Sincar ve Kandil’e operasyon planları, bu gerçeğin bir başka düzeyde ifadesidir.
Ve elbette Barzani’nin daveti de. Barzani’nin daveti, Kürt adını duyunca deliye dönen TC yöneticilerinin, aslında hangi Kürt’ten nefret ettiklerinin de kanıtıdır. Barzani ailesi, Erdoğan ailesi ile ortak işler yapmaktadır. Ama iş daha derindedir. Barzani ile Erdoğan’ın kader birliktelikleri, her ikisinin de ülkedeki yasaları çiğneyerek iktidarda kalmaları da değildir. Erdoğan ve Barzani kardeşliği, her ikisinin battığı yolsuzluklar nedeni gelişmiş olsa da, esas dayanak bu değildir. Esas mesele, Kerkük petrolleridir.
Bu petroller, Türk egemen sınıflarının iştahını kabartmaktadır. ABD bunlara izin verdiği için. Yoksa, ülke sınırları içindeki petrolleri de hedefleyebilirlerdi. Ama şimdi saha hareketlidir ve TC devleti, Barzani kartını sahaya sürmektedir.
Erdoğan, bu hamle ile, kendi imparatorluğu için de hamleler yapmaktadır.
Erdoğan, hem Barzani ile, PKK’ye karşı operasyon hazırlıkları yapmaktadır.
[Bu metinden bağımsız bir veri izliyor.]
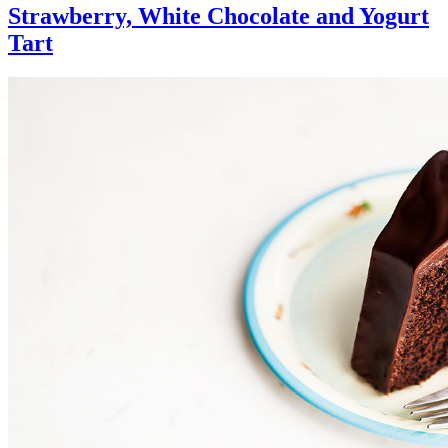
Strawberry, White Chocolate and Yogurt
Tart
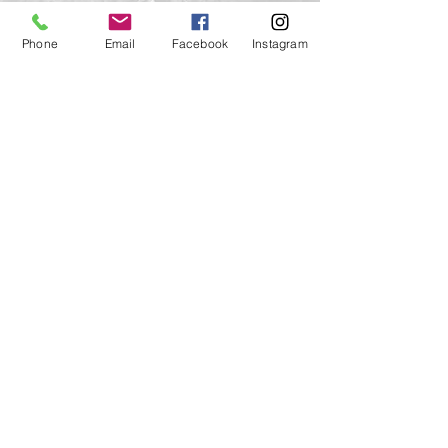
The Seasons of Hoyt-
Phone
Email
Facebook
Instagram
Hall Preserve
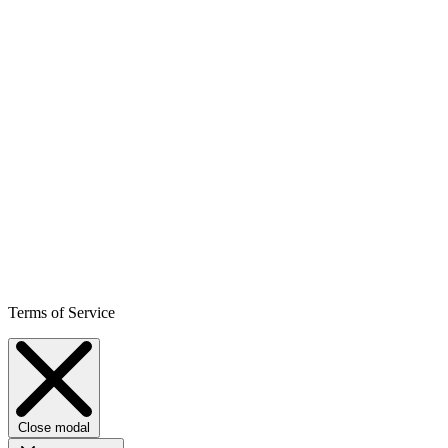
Terms of Service
Close modal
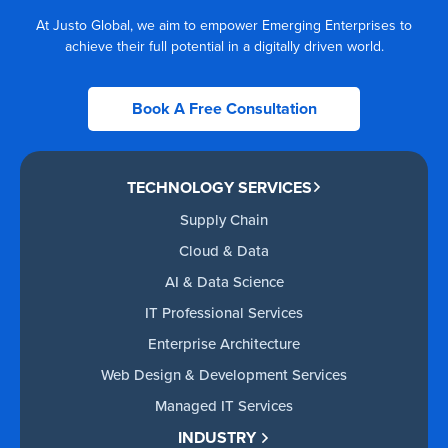
At Justo Global, we aim to empower Emerging Enterprises to
achieve their full potential in a digitally driven world.
Book A Free Consultation
TECHNOLOGY SERVICES
Supply Chain
Cloud & Data
AI & Data Science
IT Professional Services
Enterprise Architecture
Web Design & Development Services
Managed IT Services
INDUSTRY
Bu yolla Kürt Devrimi’ne darbe indirme peşindedir. Ama öte yandan, kana buladığı, yerle bir ettiği Kürt şehirlerinde yaşayan Kürtlere, gelin bana destek verin, ben size bir gelecek sunabilirim, demeye çalışıyor.
Bu vesile ile bir halk, değil ki Kürt halkı, herhangi bir halk, başka bir gücün kendisine sunacağı “geleceğe” bel bağlarsa, çok ama çok ağlar. Dünya tarihi bunun örnekleri ile doludur. Ne ABD, ne Türkiye, bugüne kadar hiçbir halka bir dirhem özgürlük sunmamıştır.